Le dejaron quedárselas.
—¿Por qué no puedo usar el tuyo? De paso me lo dices, así sé si te conozco de antes.
—Lo dudo muchísimo —murmuro, el marco de fotos en mis manos. —. Saade. Damon Saade.
En la foto mi madre, más joven y con el brillo aún en los ojos, carga un pequeño yo, sin bufanda y con una sonrisa verdadera.
— Vaya coincidencia, quiero decir, no hay muchos Saade aquí, es un apellido portugués y tú eres de aquí ¿No? —dice en lo que anota mi nombre. Levanta la mirada y encuentra la mía. — O tal vez no es coincidencia.
No dice más. Sus ojos van a la imagen en el marco, simple y negro. Le entrego la imagen para responda sola sus preguntas.
—No te atrevas a mirarme así Cam, no me pongas esa cara porque estoy harto. — Saco la fotografía de su marco y la guardo en mi chaqueta. — La vida pasa y a veces es un maldito desastre.
Cuando levanto la vista, Camila se para frente a mí. Me entrega el nombre con mirada neutra y una pequeña sonrisa que desaparece tan rápido como apreció.

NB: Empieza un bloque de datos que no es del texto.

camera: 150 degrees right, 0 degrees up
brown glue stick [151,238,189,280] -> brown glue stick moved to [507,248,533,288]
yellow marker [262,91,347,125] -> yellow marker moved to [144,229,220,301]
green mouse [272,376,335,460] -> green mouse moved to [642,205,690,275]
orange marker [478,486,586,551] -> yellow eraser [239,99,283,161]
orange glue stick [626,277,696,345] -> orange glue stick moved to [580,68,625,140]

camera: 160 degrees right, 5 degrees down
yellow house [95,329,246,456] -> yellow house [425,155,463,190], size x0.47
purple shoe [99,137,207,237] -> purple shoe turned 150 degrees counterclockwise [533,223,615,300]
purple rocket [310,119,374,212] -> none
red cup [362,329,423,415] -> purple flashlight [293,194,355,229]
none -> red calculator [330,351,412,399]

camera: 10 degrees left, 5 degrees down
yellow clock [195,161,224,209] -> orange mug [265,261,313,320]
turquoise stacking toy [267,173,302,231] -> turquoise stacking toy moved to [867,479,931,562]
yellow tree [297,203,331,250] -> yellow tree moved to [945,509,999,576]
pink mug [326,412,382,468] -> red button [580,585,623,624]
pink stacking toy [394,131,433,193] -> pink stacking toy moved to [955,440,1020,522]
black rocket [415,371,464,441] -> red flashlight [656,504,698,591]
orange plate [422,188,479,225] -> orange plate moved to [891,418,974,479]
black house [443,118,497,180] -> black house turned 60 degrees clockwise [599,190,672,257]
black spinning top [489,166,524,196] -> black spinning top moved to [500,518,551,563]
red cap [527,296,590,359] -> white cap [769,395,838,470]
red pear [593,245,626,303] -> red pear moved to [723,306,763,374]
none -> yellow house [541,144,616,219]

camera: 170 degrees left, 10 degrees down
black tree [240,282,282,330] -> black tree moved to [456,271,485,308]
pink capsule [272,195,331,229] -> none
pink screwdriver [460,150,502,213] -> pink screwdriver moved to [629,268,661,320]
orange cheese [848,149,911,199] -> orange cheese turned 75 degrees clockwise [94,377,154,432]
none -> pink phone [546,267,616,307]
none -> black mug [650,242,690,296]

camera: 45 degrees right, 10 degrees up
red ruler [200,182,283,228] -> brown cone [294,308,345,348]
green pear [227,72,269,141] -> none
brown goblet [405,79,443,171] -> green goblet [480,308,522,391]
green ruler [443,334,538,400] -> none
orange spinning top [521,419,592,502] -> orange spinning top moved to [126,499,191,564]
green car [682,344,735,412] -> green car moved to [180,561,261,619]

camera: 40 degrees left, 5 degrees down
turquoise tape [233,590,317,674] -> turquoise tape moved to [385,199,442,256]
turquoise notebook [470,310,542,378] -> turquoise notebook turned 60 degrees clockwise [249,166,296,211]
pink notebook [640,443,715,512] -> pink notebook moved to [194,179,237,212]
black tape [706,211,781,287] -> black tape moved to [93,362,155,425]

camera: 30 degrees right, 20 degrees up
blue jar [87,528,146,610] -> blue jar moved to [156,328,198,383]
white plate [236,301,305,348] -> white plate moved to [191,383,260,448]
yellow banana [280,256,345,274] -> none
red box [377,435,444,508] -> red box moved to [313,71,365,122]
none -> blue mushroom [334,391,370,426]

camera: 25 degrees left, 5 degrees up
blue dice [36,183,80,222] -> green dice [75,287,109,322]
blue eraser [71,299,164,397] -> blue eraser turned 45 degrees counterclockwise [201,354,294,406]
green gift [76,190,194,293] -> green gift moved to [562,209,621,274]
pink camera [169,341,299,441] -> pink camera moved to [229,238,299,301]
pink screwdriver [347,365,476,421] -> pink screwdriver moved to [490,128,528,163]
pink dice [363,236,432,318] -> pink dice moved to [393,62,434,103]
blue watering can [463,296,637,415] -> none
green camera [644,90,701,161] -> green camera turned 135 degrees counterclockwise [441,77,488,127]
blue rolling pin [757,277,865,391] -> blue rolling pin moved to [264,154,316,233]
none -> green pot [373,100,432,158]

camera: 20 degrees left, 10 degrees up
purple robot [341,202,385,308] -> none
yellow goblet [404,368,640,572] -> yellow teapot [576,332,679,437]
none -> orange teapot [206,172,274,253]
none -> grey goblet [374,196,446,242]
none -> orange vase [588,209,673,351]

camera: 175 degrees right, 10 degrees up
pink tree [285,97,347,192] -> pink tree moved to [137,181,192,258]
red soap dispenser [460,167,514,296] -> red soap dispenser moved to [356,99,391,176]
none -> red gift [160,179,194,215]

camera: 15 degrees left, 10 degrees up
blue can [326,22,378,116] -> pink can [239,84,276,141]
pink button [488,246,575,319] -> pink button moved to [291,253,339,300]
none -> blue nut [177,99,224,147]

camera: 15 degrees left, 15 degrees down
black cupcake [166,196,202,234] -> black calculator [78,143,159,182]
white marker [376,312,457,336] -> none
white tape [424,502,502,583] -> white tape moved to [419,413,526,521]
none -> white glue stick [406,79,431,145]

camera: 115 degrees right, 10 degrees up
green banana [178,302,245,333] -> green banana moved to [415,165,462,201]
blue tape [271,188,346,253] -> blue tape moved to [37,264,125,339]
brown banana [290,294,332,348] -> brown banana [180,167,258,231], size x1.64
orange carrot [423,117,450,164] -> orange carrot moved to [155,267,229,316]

— No soy quién para mirarte de ninguna manera. Todos tenemos nuestro propio desastre — dice. — . Pero si no nos vamos ahora nos va a alcanzar el que yo causé. —La preocupación se transporta de su voz a sus ojos.
— ¿De qué estás hablando? — Me coloco el membrete en la camisa.
— Las enfermeras hablaban en el desayuno de un nuevo tratamiento para todos los enfermos mentales. — Camila mira por el pasillo. Los enfermeros gritan que lleven a todos a sus cuartos. — Cuando trabajaba en Kdlinks , la empresa de los Metagoggles, desarrollamos un software extra para las gafas para restaurar conexiones neuronales. Se sabe ya que algunos videojuegos ayudan al neurodesarrollo, pensábamos que ayudaría a quienes no podían acceder al universo virtual corriente.
No entiendo nada.
Por la rendija de la puerta puedo ver los pasillos. Comienzan a vaciarse y las voces se apagan para dejar solo los gritos y balbuceos de los que están más perdidos entre los enfermos. Locos.
— ¿Para los idiotas? — pregunto.
Camila me mira con el ceño fruncido.
— Que les van a poner gafas a todos y después van los doctores.